In some cases, deals that are delayed may find themselves having to follow new legislation that they would not have been bound by had the deals closed earlier. In Peru, companies are concerned that their transactions will end up being liable to new merger control law that comes into force in August, notes Susan Castillo, a partner at Peruvian firm Payet, Rey, Cauvi, Pérez Abogados. Deals in that country have also been slowed by the closure of regulators and authorities’ offices, she points out.
A common refrain among the lawyers Latin Lawyer spoke to is that technology holds the answers. For example, Ramperti says the Argentine government – which implemented a “total quarantine” last Friday – is recommending the conversion of the few remaining data rooms used to physically store due diligence documents into virtual ones.
Despite Chile having declared a “state of catastrophe,” Morales & Besa’s Diban believes the tools for deal-making that are currently available, which include online conferences and documentation kept on the cloud, continue to facilitate deals.
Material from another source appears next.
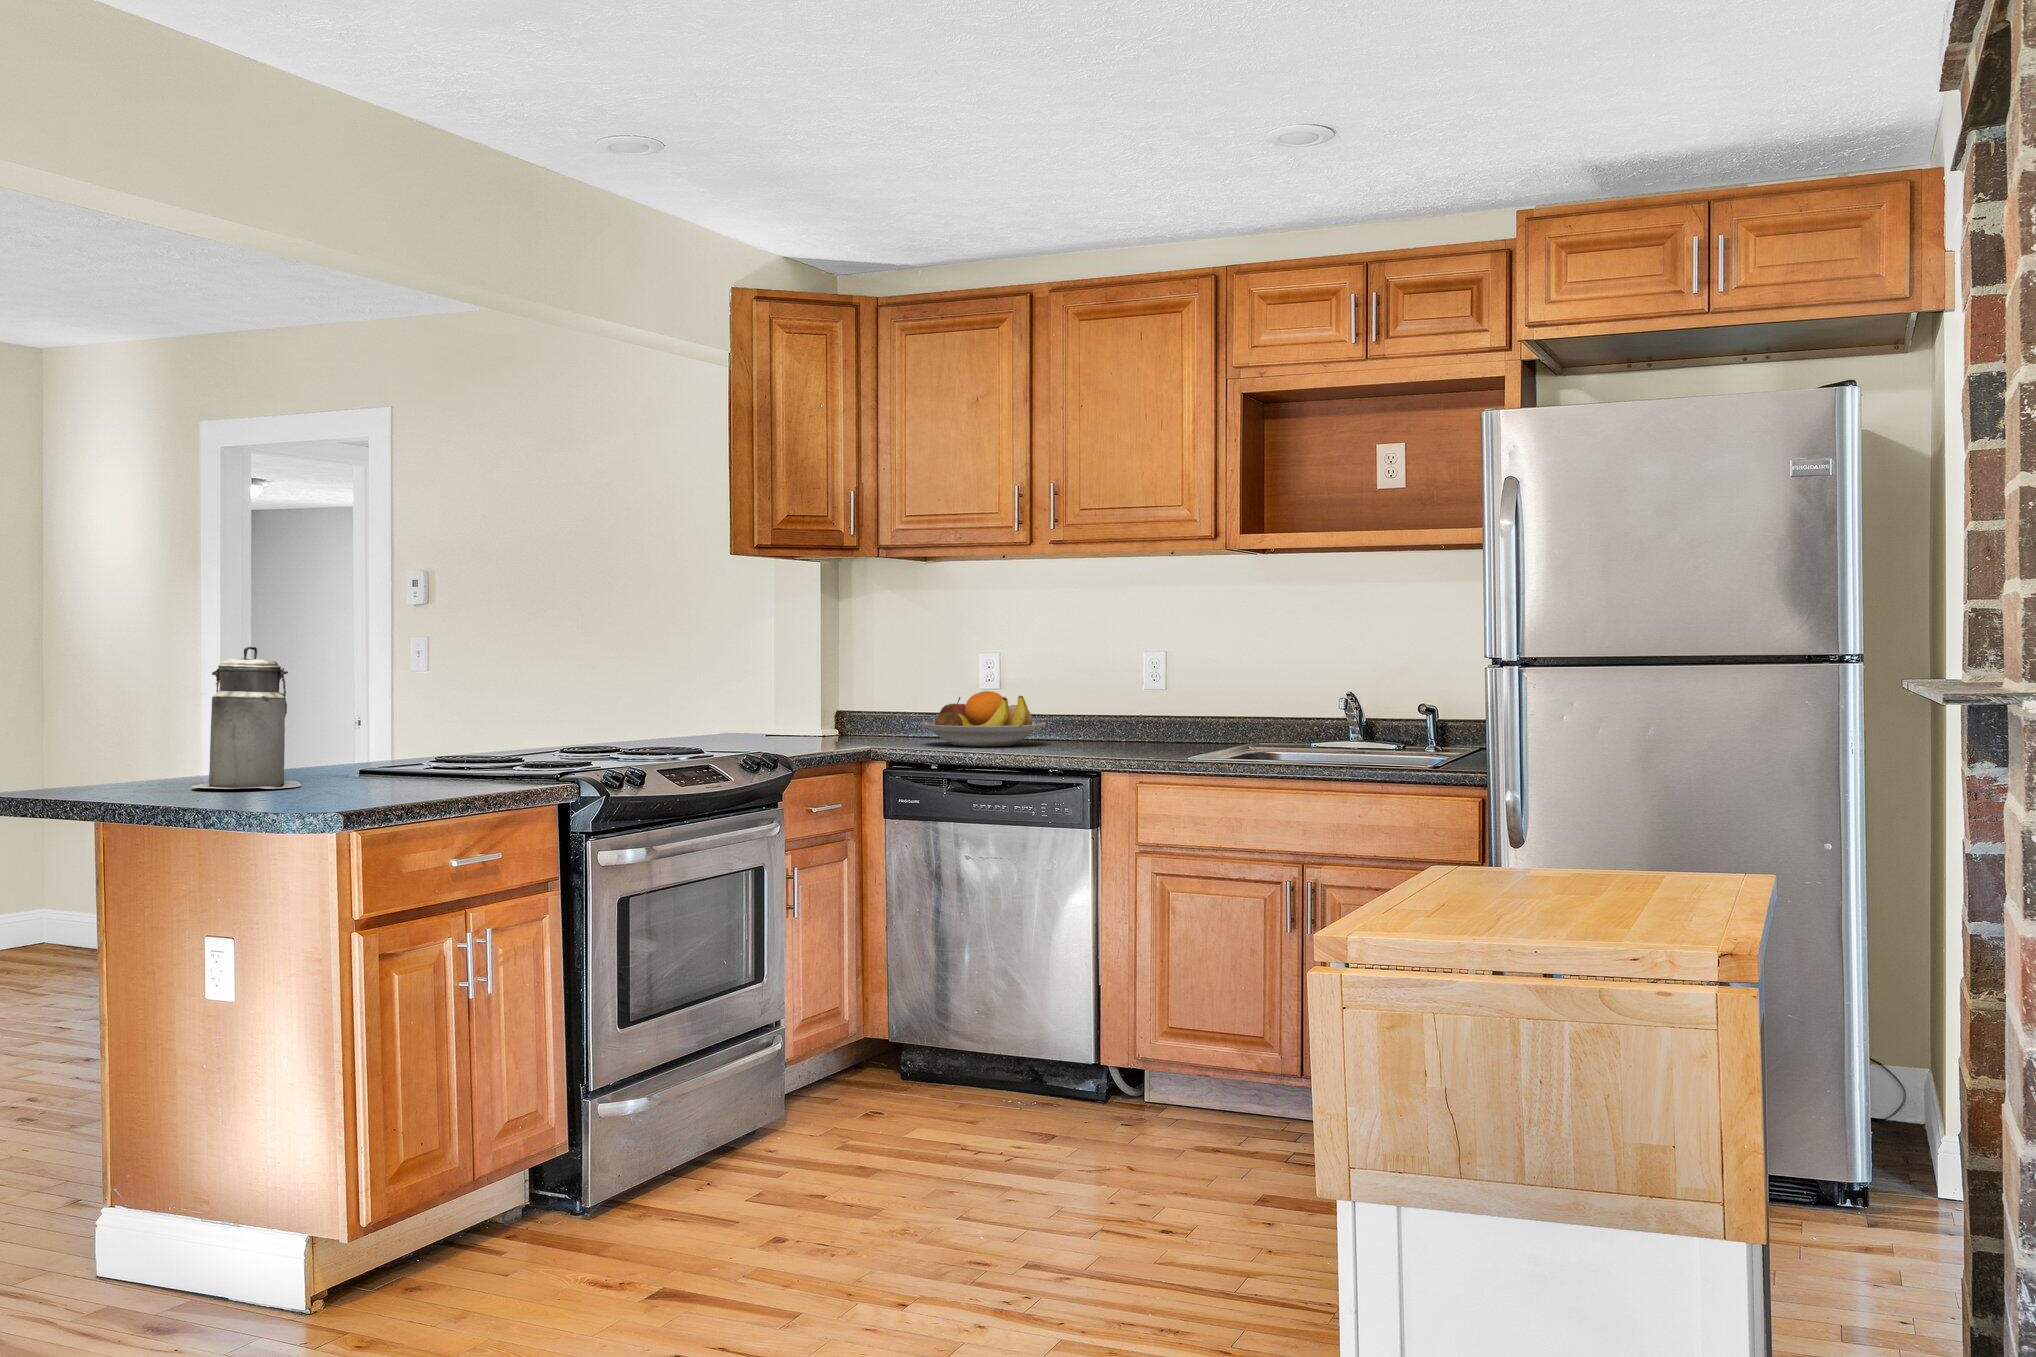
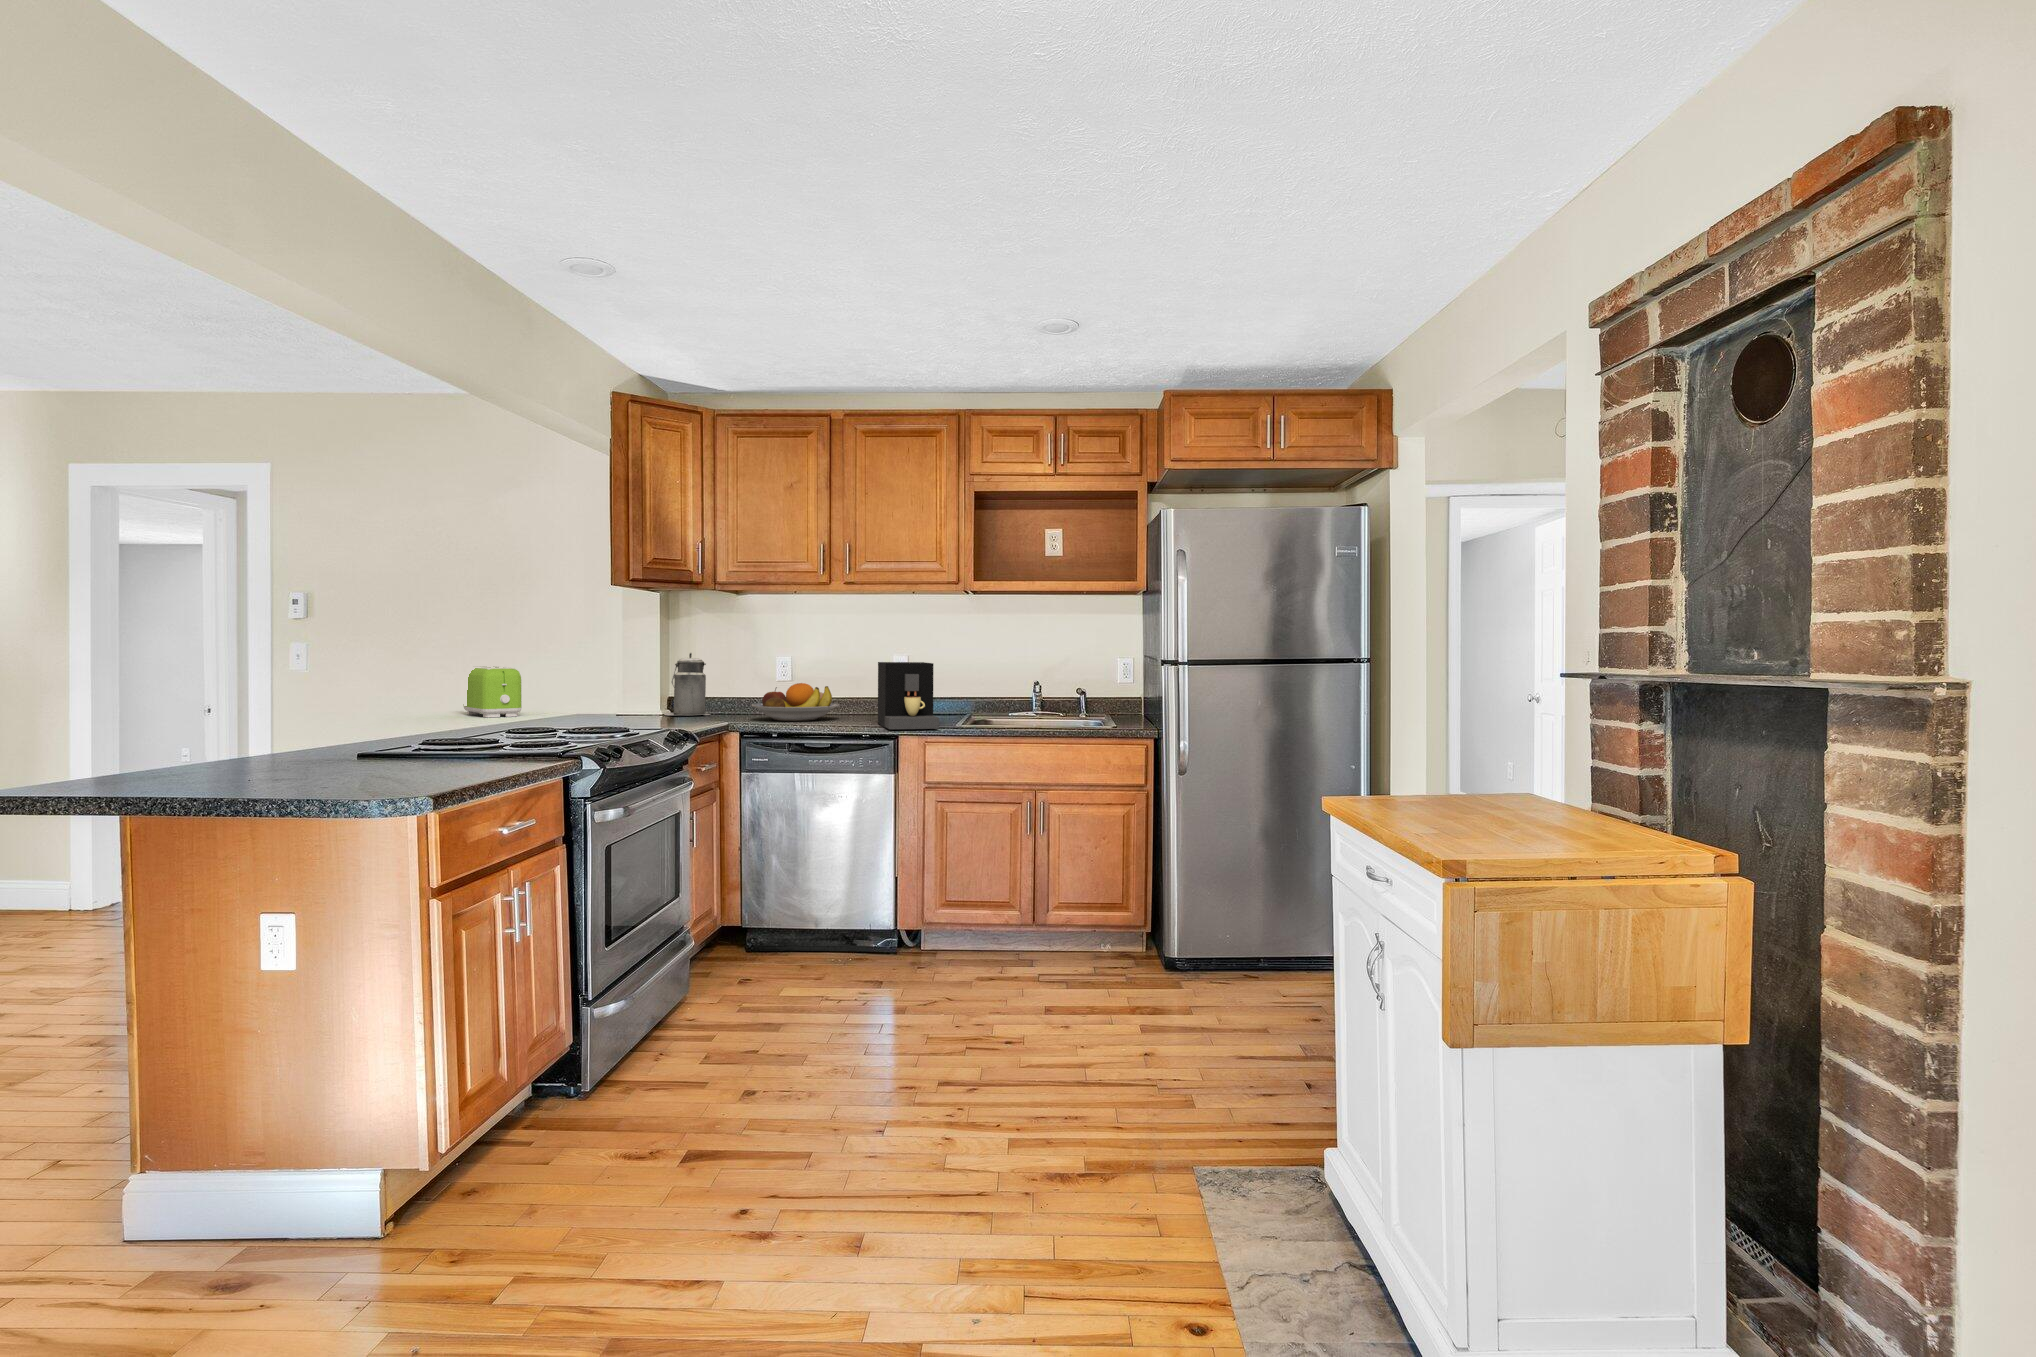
canister: present [192,646,301,789] -> present [664,653,710,715]
coffee maker: none [1063,660,1148,759] -> present [878,662,939,729]
toaster: none [595,668,655,736] -> present [464,666,522,717]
Workers in countries across the world are using online meeting platforms to replace physical meetings.
The majority of companies in Latin America already had practice carrying out virtual board meetings and general assemblies. But some countries have issued new regulations to facilitate such proceedings. In Colombia, for instance, the government passed a decree establishing that all company assemblies should be held online. Ecopetrol, the country’s largest oil company, quickly reorganised its assembly – which otherwise would have been open to 340 shareholders – to take place online on 27 March.
Other regulatory changes are being implemented elsewhere. In Brazil, the stock and exchange commission extended the period during which companies can cancel offerings that have been registered for analysis by the regulator. As the crisis evolves, it is likely that governments will implement new measures to prevent the spread of covid-19 and to protect their economies.
Lawyers are trying to address buyers’ and sellers’ doubts by including terms that cater for the effect of covid-19 in contracts. Diban says these include the possibility for a party to opt out of a deal in the event the pandemic prevents the buying party from obtaining finance. Another example is the addition of clauses addressing the effect of the crisis on the target’s price.
But it is debatable how much such clauses can relieve all the concerns buyers and sellers face. Among these are changes in the terms and conditions for acquisitions, face-to-face meetings being cancelled, banks operating more slowly than usual and certain industries finding it hard to access finance. Independently of all the possible solutions on the table, the crisis has undoubtedly changed the deal-making landscape from day to night. The pandemic has had a “dramatic effect on our M&A work,” says Payet Rey’s partner José Antonio Payet.
Deal-making is just one of the areas affected by the covid-19 pandemic. Many lawyers are confident that economies will recover rapidly once the crisis is sorted, but at the moment there are heavy clouds on the horizon. The silver-lining? (Because there is always one or two). Demarest's Giantomassi says online meetings tend to be more efficient than face-to-face ones. “Some meetings that used to be quite long are now taking just a few minutes; we have a call and a video-conference and everybody is straight to the point and we wrap it up much more quickly.”